火災発生から10日後、6月27日にリスボン最大のコンサート会場、MEOアリーナで開催されたチャリティーコンサート「Juntos Por Todos(皆のためにひとつに)」には、25組のアーティストが参加。15ユーロのチケット代金は収益の全てが被災者と被害地域に寄付される仕組みで、超豪華アーティスト達のコンサートが観れてしかも被災者支援になるとあって、チケットはたちまちソールドアウト。急遽入場権なしのドネーションチケットもインターネット上で販売が行われた。

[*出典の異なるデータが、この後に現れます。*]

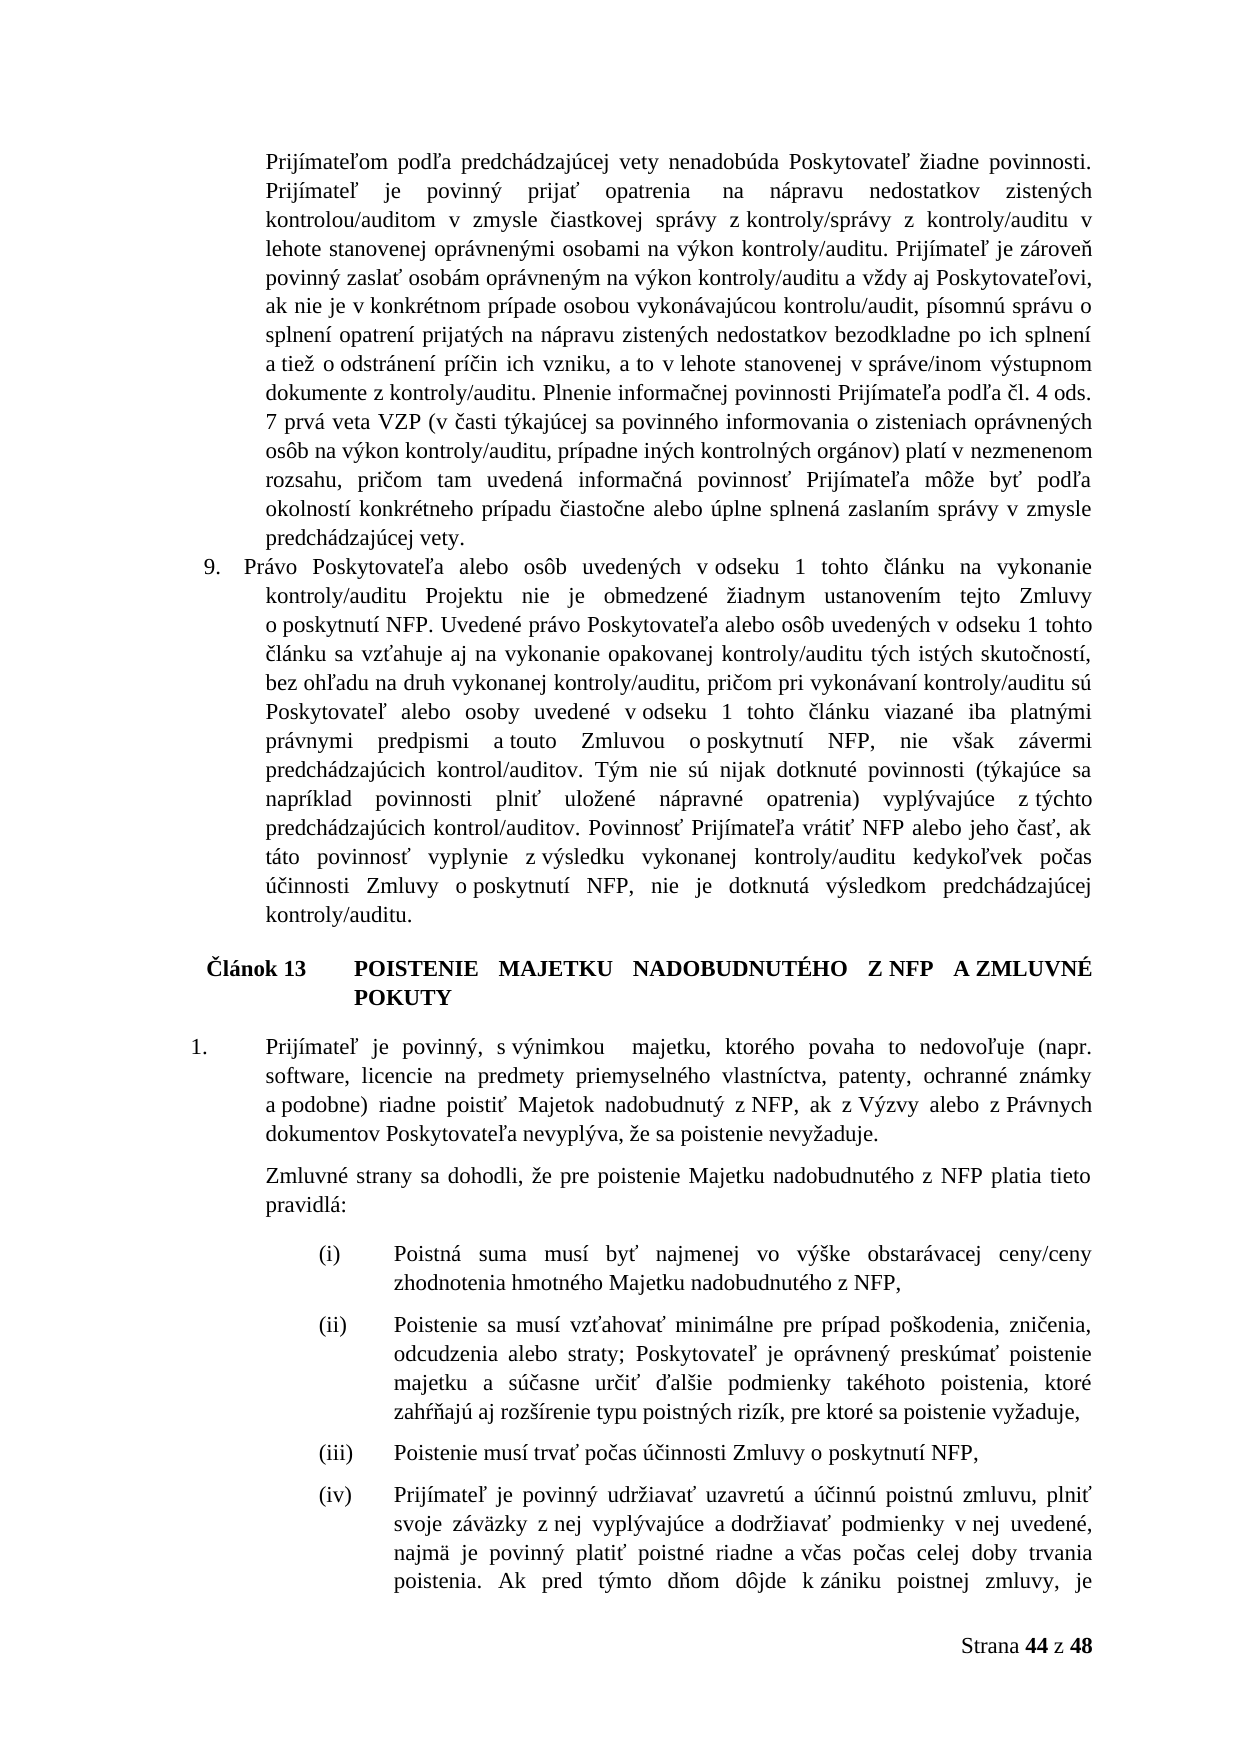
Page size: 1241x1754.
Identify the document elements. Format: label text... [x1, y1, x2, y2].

list Poistenie musí trvať počas účinnosti Zmluvy o poskytnutí NFP, [319, 1439, 1092, 1466]
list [221, 148, 1092, 551]
list Právo Poskytovateľa alebo osôb uvedených v odseku 1 tohto článku na vykonanie kontroly/auditu Projektu nie je obmedzené žiadnym ustanovením tejto Zmluvy o poskytnutí NFP. Uvedené právo Poskytovateľa alebo osôb uvedených v odseku 1 tohto článku sa vzťahuje aj na vykonanie opakovanej kontroly/auditu tých istých skutočností, bez ohľadu na druh vykonanej kontroly/auditu, pričom pri vykonávaní kontroly/auditu sú Poskytovateľ alebo osoby uvedené v odseku 1 tohto článku viazané iba platnými právnymi predpismi a touto Zmluvou o poskytnutí NFP, nie však závermi predchádzajúcich kontrol/auditov. Tým nie sú nijak dotknuté povinnosti (týkajúce sa napríklad povinnosti plniť uložené nápravné opatrenia) vyplývajúce z týchto predchádzajúcich kontrol/auditov. Povinnosť Prijímateľa vrátiť NFP alebo jeho časť, ak táto povinnosť vyplynie z výsledku vykonanej kontroly/auditu kedykoľvek počas účinnosti Zmluvy o poskytnutí NFP, nie je dotknutá výsledkom predchádzajúcej kontroly/auditu. [221, 553, 1092, 927]
list Poistenie sa musí vzťahovať minimálne pre prípad poškodenia, zničenia, odcudzenia alebo straty; Poskytovateľ je oprávnený preskúmať poistenie majetku a súčasne určiť ďalšie podmienky takéhoto poistenia, ktoré zahŕňajú aj rozšírenie typu poistných rizík, pre ktoré sa poistenie vyžaduje, [319, 1311, 1092, 1424]
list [319, 1481, 1092, 1594]
text Článok 13 POISTENIE MAJETKU NADOBUDNUTÉHO Z NFP A ZMLUVNÉ POKUTY [206, 954, 1092, 1010]
text Zmluvné strany sa dohodli, že pre poistenie Majetku nadobudnutého z NFP platia tieto pravidlá: [228, 1162, 1092, 1217]
list Poistná suma musí byť najmenej vo výške obstarávacej ceny/ceny zhodnotenia hmotného Majetku nadobudnutého z NFP, [319, 1240, 1092, 1296]
list Prijímateľ je povinný, s výnimkou majetku, ktorého povaha to nedovoľuje (napr. software, licencie na predmety priemyselného vlastníctva, patenty, ochranné známky a podobne) riadne poistiť Majetok nadobudnutý z NFP, ak z Výzvy alebo z Právnych dokumentov Poskytovateľa nevyplýva, že sa poistenie nevyžaduje. [190, 1033, 1092, 1147]
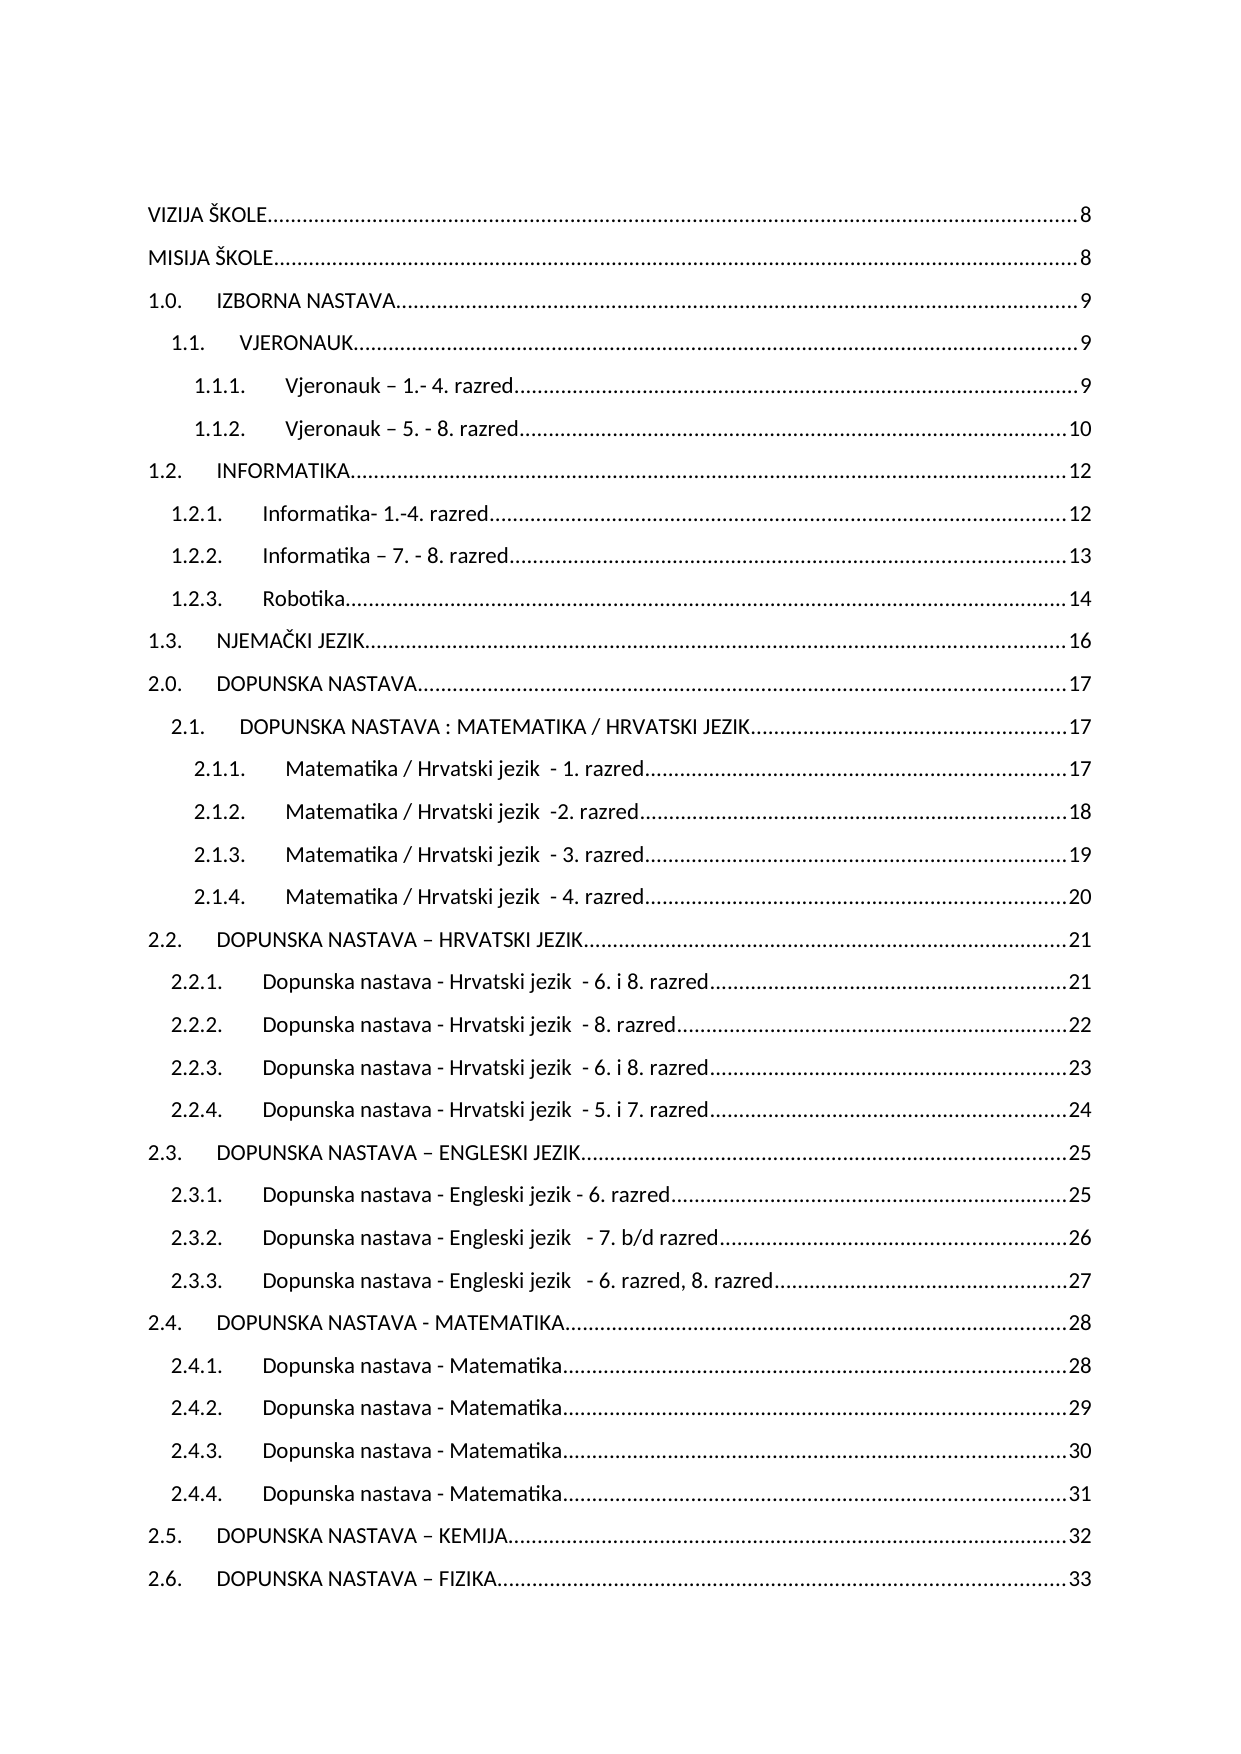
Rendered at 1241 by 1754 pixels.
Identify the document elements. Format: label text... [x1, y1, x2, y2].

text 1.2.2. Informatika – 7. - 8. razred 13 [171, 541, 1093, 569]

1万4千人が集まったコンサートの様子はラジオ、TV、SNS上で生中継され、アナ・モウラは「Desfado」、ジョルジュ・パルマとセルジオ・ゴディーニョによるデュエットで「Portugal, Portugal」、ユーロヴィジョン優勝以降人気沸騰中のサルヴァドール・ソブラルは「Amar Pelos Dois」のピアノ弾き語りなど、様々なジャンルの大物アーティスト達がヒット曲を披露。また、コンサートと同時進行で呼びかけられていた電話募金では約115万ユーロの金額が集まり、被災地域に再生への希望を与える一晩となった。
火災発生から数日後に企画と開催発表を行い、10日後には無事に大成功を収めた今回のチャリティーコンサート。日本と比べると、良くも悪くも物事の進行が遅い面もあるポルトガルだが、強い目的と団結があれば、驚くべき勢いで物事を成し遂げる意思とスピードがあるのだ。